Menurutnya, kejadian tersebut berawal dari sekelompok orang dari luar memasuki wilayah Magelang dari arah Purworejo. Lalu, melewati bundaran Salaman, Kabupaten Magelang. Di tempat itu, mereka melihat ada sekelompok orang yang sedang nongkrong. Kemudian didatangi dan langsung melakukan tindakan pemukulan dan penganiayaan.
Tidak berhenti di situ, setelah melakukan pemukulan. Sekelompok orang ini, berpindah tempat lagi di daerah dekat lapangan tembak Salaman.
"Di situ, mereka mendapati warga yang sedang berkumpul lalu memukuli warga itu lagi. Para pelaku ini pun dikejar dan diamankan warga di lokasi sekitar Borobudur. Atas kejadian ini, sebanyak dua korban mengalami luka-luka, tidak ada korban jiwa," urainya.

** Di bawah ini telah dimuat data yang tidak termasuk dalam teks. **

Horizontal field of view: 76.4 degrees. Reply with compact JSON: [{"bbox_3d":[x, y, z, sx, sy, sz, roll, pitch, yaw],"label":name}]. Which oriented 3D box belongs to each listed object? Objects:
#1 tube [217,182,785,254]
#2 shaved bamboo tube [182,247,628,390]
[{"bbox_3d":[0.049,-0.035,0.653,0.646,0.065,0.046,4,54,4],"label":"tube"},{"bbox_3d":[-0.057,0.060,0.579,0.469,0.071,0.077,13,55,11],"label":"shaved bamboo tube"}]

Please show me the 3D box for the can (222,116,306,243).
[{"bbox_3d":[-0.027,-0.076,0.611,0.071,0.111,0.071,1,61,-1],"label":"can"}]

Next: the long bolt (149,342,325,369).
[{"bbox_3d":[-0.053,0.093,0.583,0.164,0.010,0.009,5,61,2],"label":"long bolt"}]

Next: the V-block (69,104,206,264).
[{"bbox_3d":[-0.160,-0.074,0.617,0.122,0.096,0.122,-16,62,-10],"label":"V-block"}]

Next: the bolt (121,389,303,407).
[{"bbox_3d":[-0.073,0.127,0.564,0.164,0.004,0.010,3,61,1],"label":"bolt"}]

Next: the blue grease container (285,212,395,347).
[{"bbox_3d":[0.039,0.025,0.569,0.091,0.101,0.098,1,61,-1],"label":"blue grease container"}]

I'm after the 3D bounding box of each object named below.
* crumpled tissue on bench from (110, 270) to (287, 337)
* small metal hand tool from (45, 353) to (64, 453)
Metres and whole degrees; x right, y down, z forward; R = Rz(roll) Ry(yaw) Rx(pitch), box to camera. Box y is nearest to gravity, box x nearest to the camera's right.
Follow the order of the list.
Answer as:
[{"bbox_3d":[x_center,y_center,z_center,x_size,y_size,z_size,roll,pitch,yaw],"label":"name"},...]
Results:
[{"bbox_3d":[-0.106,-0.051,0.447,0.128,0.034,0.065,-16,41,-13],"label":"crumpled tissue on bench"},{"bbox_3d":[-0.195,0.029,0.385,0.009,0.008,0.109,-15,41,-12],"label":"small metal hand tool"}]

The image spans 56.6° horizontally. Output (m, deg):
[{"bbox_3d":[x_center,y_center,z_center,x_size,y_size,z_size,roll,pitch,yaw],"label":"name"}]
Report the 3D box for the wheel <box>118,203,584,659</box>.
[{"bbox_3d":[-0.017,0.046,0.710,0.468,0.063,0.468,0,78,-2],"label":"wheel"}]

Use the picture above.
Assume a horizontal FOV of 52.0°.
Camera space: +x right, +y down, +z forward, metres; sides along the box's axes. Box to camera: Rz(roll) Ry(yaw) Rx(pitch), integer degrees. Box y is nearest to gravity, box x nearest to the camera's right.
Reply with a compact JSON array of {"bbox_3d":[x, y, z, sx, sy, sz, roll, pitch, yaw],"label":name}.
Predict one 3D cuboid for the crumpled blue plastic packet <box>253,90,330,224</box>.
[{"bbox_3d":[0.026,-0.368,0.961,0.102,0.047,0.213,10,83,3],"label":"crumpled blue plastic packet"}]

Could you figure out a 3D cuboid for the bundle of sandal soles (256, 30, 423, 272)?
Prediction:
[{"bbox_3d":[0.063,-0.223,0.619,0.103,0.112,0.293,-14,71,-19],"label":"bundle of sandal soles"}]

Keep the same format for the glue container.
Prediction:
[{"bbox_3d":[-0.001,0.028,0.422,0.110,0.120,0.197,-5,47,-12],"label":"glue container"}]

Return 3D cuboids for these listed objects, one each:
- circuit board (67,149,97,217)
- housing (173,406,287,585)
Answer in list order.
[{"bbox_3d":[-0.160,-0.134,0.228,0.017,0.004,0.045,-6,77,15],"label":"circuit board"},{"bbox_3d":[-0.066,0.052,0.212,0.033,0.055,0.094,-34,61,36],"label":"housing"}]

Adapun, kelima orang yang diamankan tersebut diserahkan oleh warga ke Polsek terdekat. Atas hal ini, Kapolres Magelang turut mengapresiasi tindakan warga yang tidak main hakim sendiri.
"Terima kasih kepada masyarakat yang telah membantu pihak kepolisian dalam menjaga kamtibmas di wilayah borobudur dan sekitarnya dengan mencegah dan mengamankan para pelaku selanjutnya untuk diproses lebih lanjut," katanya.